◆ **AIM OF THE EXERCISE**
What is needed is the full listing written out exactly, minus the pictures.

◆ **INFORMATION SHOWN**
--- START ---
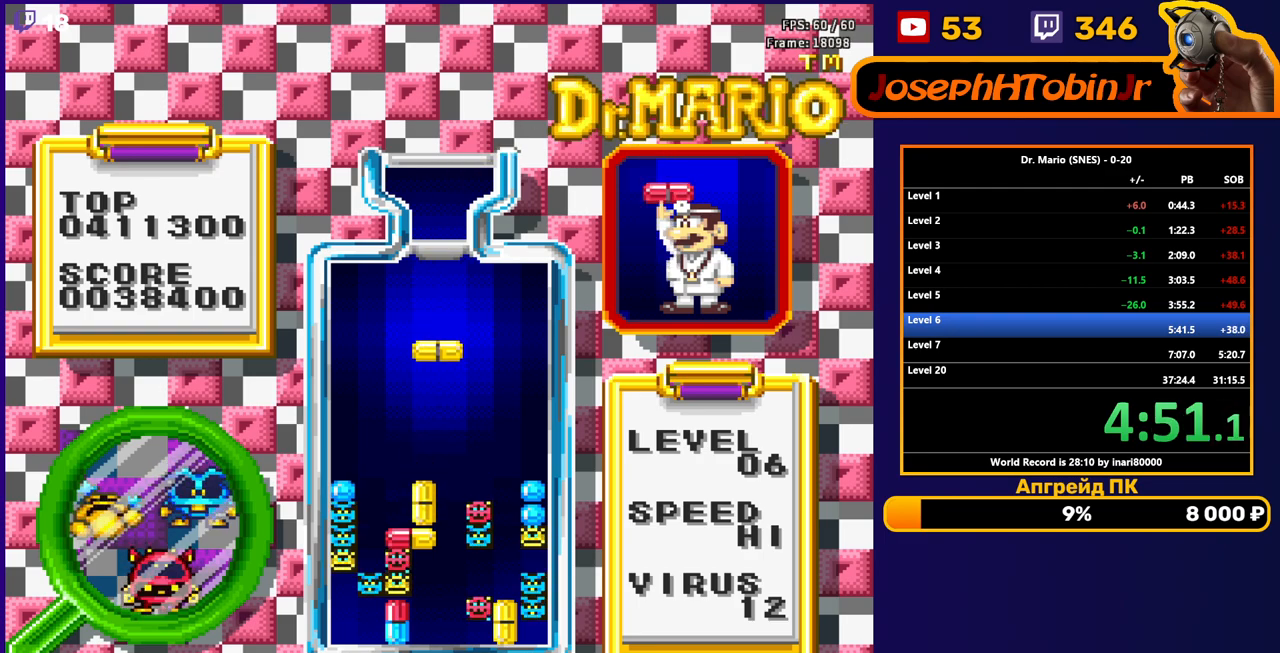
{"buttons": [], "events": [[117, "B", "up"], [417, "DPAD_DOWN", "up"]]}
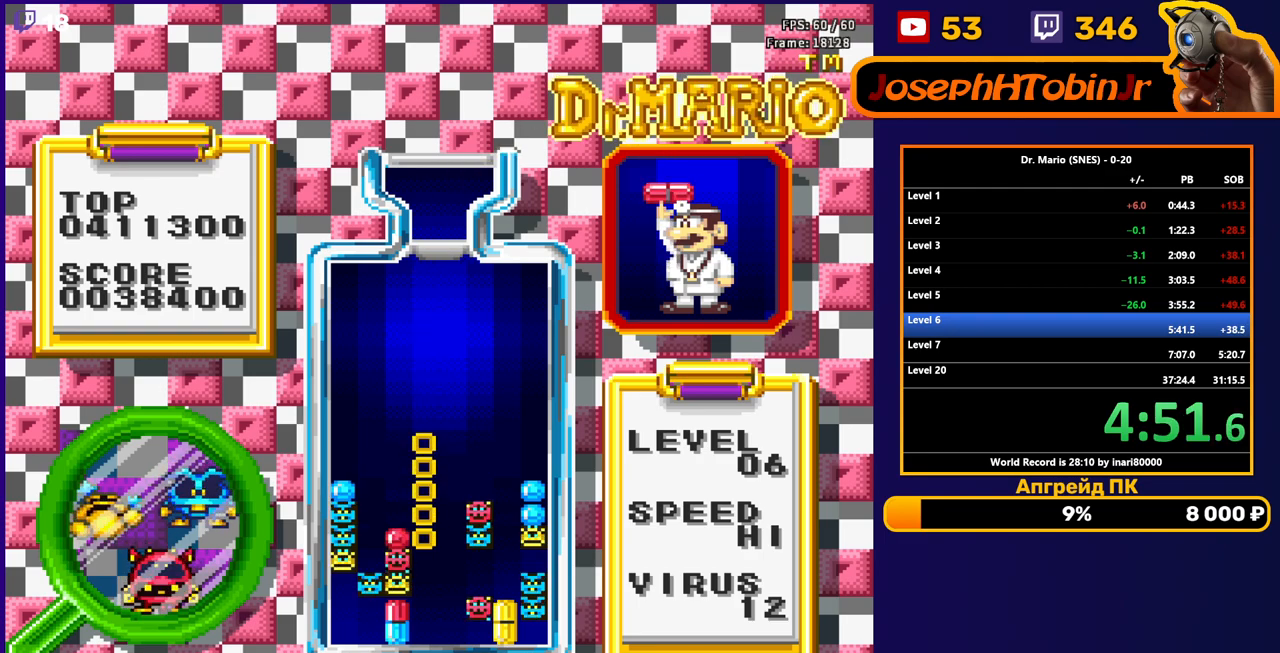
{"buttons": [], "events": []}
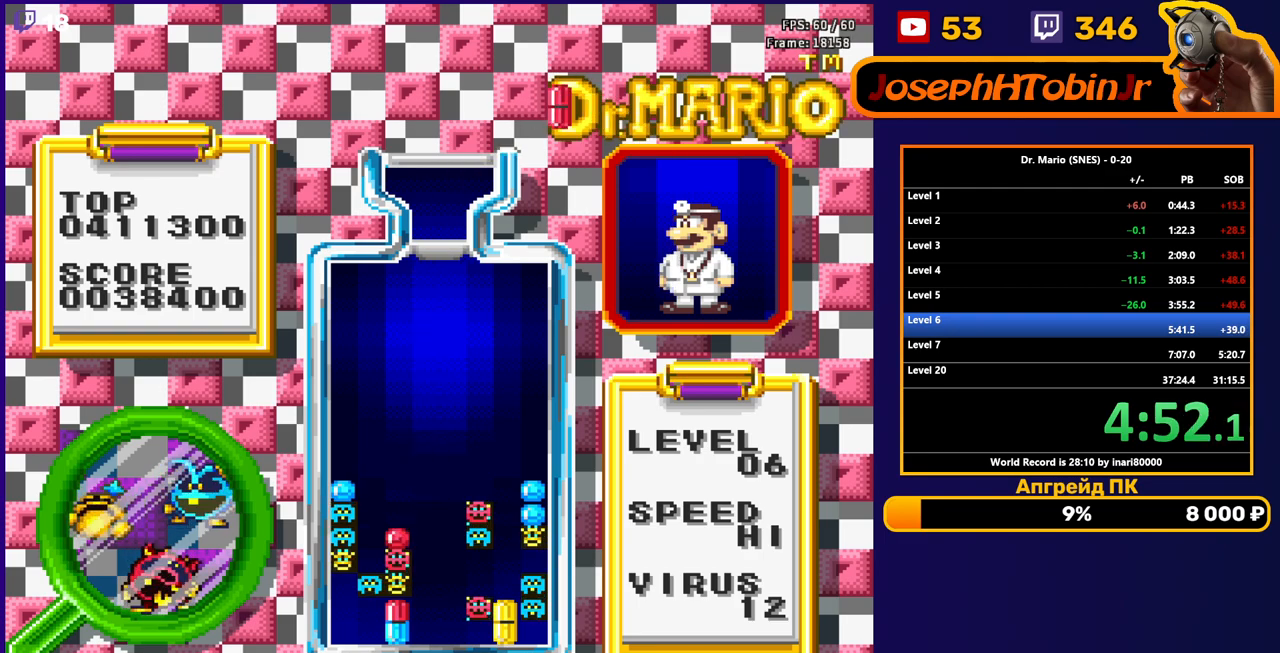
{"buttons": ["DPAD_DOWN"], "events": [[233, "DPAD_RIGHT", "down"], [267, "B", "down"], [317, "DPAD_RIGHT", "up"], [350, "B", "up"], [350, "DPAD_RIGHT", "down"], [417, "DPAD_RIGHT", "up"], [500, "DPAD_DOWN", "down"]]}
--- END ---
◆ **WORKED SOLUTION**
{"buttons": [], "events": [[117, "B", "up"], [417, "DPAD_DOWN", "up"]]}
{"buttons": [], "events": []}
{"buttons": ["DPAD_DOWN"], "events": [[233, "DPAD_RIGHT", "down"], [267, "B", "down"], [317, "DPAD_RIGHT", "up"], [350, "B", "up"], [350, "DPAD_RIGHT", "down"], [417, "DPAD_RIGHT", "up"], [500, "DPAD_DOWN", "down"]]}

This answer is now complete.